Mowery DL, Salt Lake City VA Health Care System; South BR, Salt Lake City VA Health Care System; Garvin J, Salt Lake City VA Health Care System; Franc D, Los Angeles VA Health Care System; Ashfaq S, San Diego VA Health Care System; Zamora T, San Diego VA Health Care System; Cheng E, Los Angeles VA Health Care System; Chapman BE, Salt Lake City VA Health Care System; Keyhani S, San Francisco VA Health Care System; Chapman WW, Salt Lake City VA Health Care System

Objectives:
Significant internal carotid artery stenosis is a strong stroke risk factor when present. Because there is not a way to identify such patients in administrative databases, manual chart abstraction is required. We aimed to develop and evaluate a natural language processing algorithm, ConText, that filters carotid ultrasounds of patients with no or insignificant internal carotid stenosis to focus chart review efforts to only patients with significant carotid stenosis.

Methods:
From the Office of Quality and Performance Stroke Special Study dataset, a cohort of 5000 veterans with a primary diagnosis of ischemic stroke (FY 2007), we randomly selected 60 patients (n = 308 reports) for algorithm development and 34 patients (n = 110 reports) for algorithm evaluation.
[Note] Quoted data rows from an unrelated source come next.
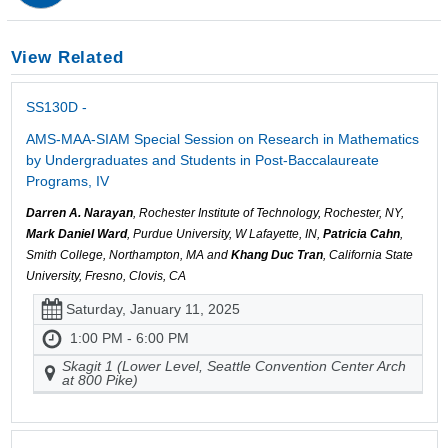
View Related
SS130D -
AMS-MAA-SIAM Special Session on Research in Mathematics
by Undergraduates and Students in Post-Baccalaureate
Programs, IV
Darren A. Narayan
, Rochester Institute of Technology, Rochester, NY,
Mark Daniel Ward
, Purdue University, W Lafayette, IN,
Patricia Cahn
,
Smith College, Northampton, MA and
Khang Duc Tran
, California State
University, Fresno, Clovis, CA
Saturday, January 11, 2025
1:00 PM - 6:00 PM
Skagit 1 (Lower Level, Seattle Convention Center Arch
at 800 Pike)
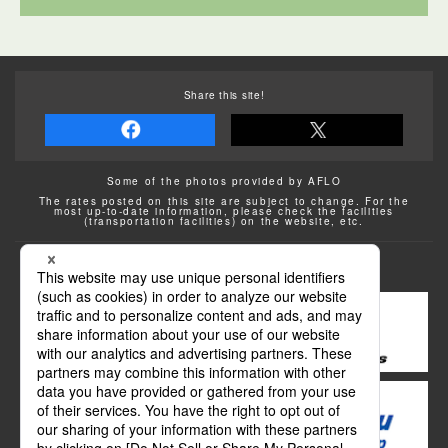
Share this site!
Some of the photos provided by AFLO
The rates posted on this site are subject to change. For the
most up-to-date information, please check the facilities
(transportation facilities) on the website, etc.
Transportation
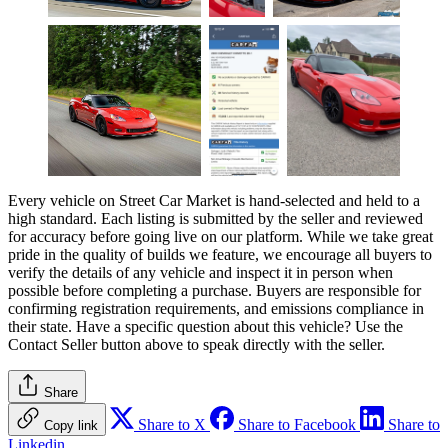
Every vehicle on Street Car Market is hand-selected and held to a
high standard. Each listing is submitted by the seller and reviewed
for accuracy before going live on our platform. While we take great
pride in the quality of builds we feature, we encourage all buyers to
verify the details of any vehicle and inspect it in person when
possible before completing a purchase. Buyers are responsible for
confirming registration requirements, and emissions compliance in
their state. Have a specific question about this vehicle? Use the
Contact Seller
button above to speak directly with the seller.
Share
Share to X
Share to Facebook
Share to
Copy link
Linkedin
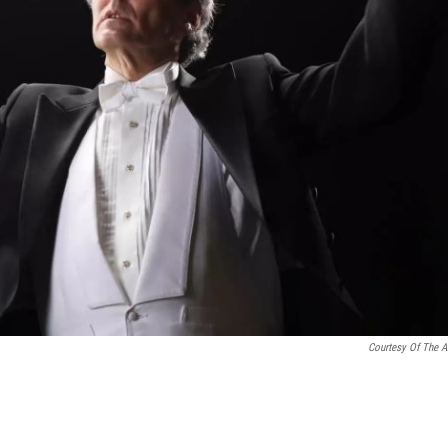
Courtesy Of The Ar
We adapted and validated the ConText algorithm leveraging the development set and performed a summative evaluation against the evaluation set. We assessed how well the algorithm correctly asserted whether a report had no stenosis, insignificant stenosis, or significant stenosis applying accuracy, Cohen's kappa, sensitivity (recall), positive predictive value, specificity (true negative rate), and negative predictive value.

Results:
On the evaluation set containing 206 abstractions (one each for the right and left carotid artery), we report an overall accuracy of 89% and Cohen's kappa of 69%. For no stenosis, we observed high sensitivity (99%), high positive predictive value (92%), moderate specificity (73%), and high negative predictive value (97%). For insignificant stenosis, we observed moderate sensitivity (61%), high positive predictive value (100%), high specificity (100%), and high negative predictive value (92%). For significant stenosis, we observed moderate sensitivity (42%), low positive predictive value (36%), high specificity (95%), and high negative predictive value (96%).

Implications:
Our initial results suggest ConText could aid health service researchers to generate a stroke cohort by filtering ultrasounds negative for significant carotid stenosis. We are actively adapting and applying the algorithm to a comparative effectiveness study for stroke prevention in the Veterans Administration.

Impacts:
Our research supports Stroke QUERI goal: Develop, evaluate, and integrate interventions to improve risk factor control among veterans at high risk of stroke by enabling researchers to design and conduct feasible studies that assess comparative effectiveness of stroke treatments for veterans.